WORK TO COMPLETE ::
From the data that follows, copy every line with the string "continua".

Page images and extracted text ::

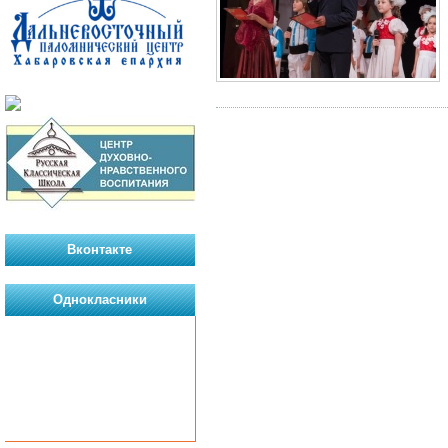
Вконтакте
Однокласники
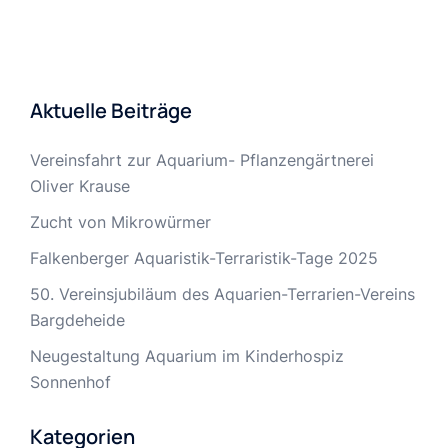
Aktuelle Beiträge
Vereinsfahrt zur Aquarium- Pflanzengärtnerei
Oliver Krause
Zucht von Mikrowürmer
Falkenberger Aquaristik-Terraristik-Tage 2025
50. Vereinsjubiläum des Aquarien-Terrarien-Vereins
Bargdeheide
Neugestaltung Aquarium im Kinderhospiz
Sonnenhof
Kategorien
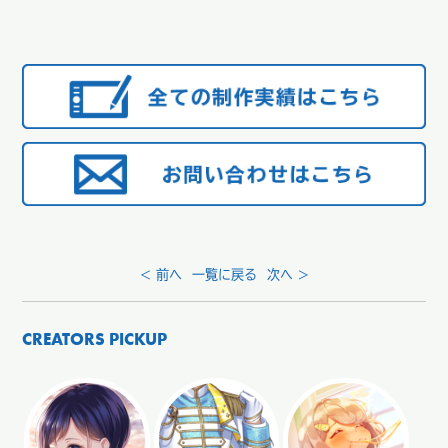
< 前へ
一覧に戻る
次へ >
CREATORS PICKUP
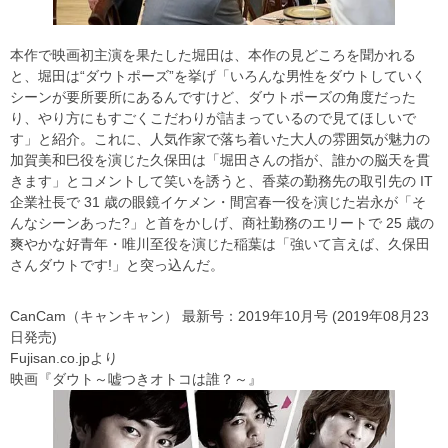
本作で映画初主演を果たした堀田は、本作の見どころを聞かれる
と、堀田は“ダウトポーズ”を挙げ「いろんな男性をダウトしていく
シーンが要所要所にあるんですけど、ダウトポーズの角度だった
り、やり方にもすごくこだわりが詰まっているので見てほしいで
す」と紹介。これに、人気作家で落ち着いた大人の雰囲気が魅力の
加賀美和巳役を演じた久保田は「堀田さんの指が、誰かの脳天を貫
きます」とコメントして笑いを誘うと、香菜の勤務先の取引先の IT
企業社長で 31 歳の眼鏡イケメン・間宮春一役を演じた岩永が「そ
んなシーンあった?」と首をかしげ、商社勤務のエリートで 25 歳の
爽やかな好青年・唯川至役を演じた稲葉は「強いて言えば、久保田
さんダウトです!」と突っ込んだ。
CanCam（キャンキャン） 最新号：2019年10月号 (2019年08月23
日発売)
Fujisan.co.jpより
映画『ダウト～嘘つきオトコは誰？～』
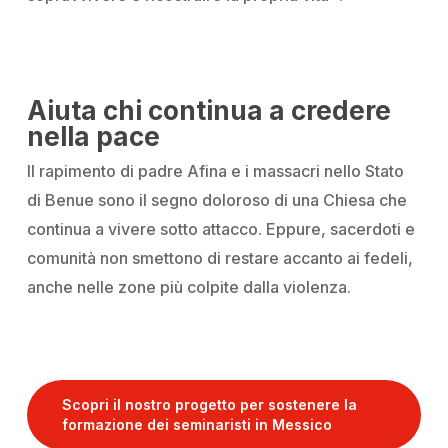
Aiuta chi continua a credere
nella pace
Il rapimento di padre Afina e i massacri nello Stato
di Benue sono il segno doloroso di una Chiesa che
continua a vivere sotto attacco. Eppure, sacerdoti e
comunità non smettono di restare accanto ai fedeli,
anche nelle zone più colpite dalla violenza.
Scopri il nostro progetto per sostenere la
formazione dei seminaristi in Messico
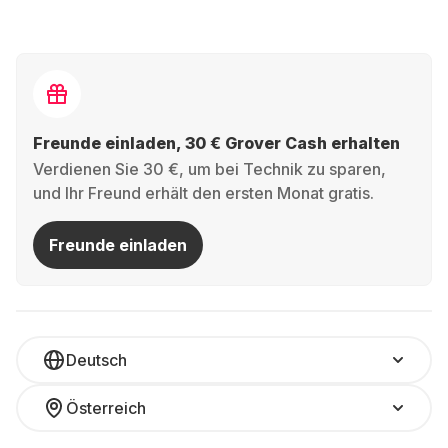
Freunde einladen, 30 € Grover Cash erhalten
Verdienen Sie 30 €, um bei Technik zu sparen,
und Ihr Freund erhält den ersten Monat gratis.
Freunde einladen
Deutsch
Österreich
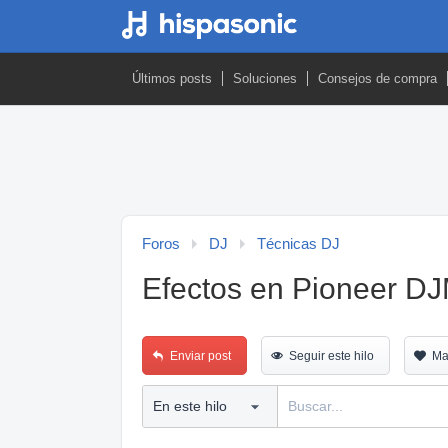
Últimos posts
Soluciones
Consejos de compra
Foros
DJ
Técnicas DJ
Efectos en Pioneer D
Enviar post
Seguir este hilo
Ma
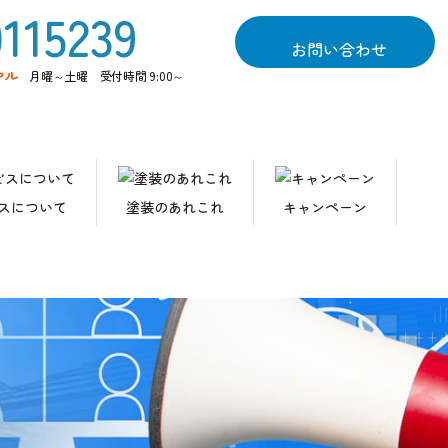
お問い合わせ
ヤル
月曜～土曜 受付時間 9:00～
スについて
塗装のあれこれ
キャンペーン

THE COMPLETED TASK ::
Aiuta chi continua a credere
continua a vivere sotto attacco. Eppure, sacerdoti e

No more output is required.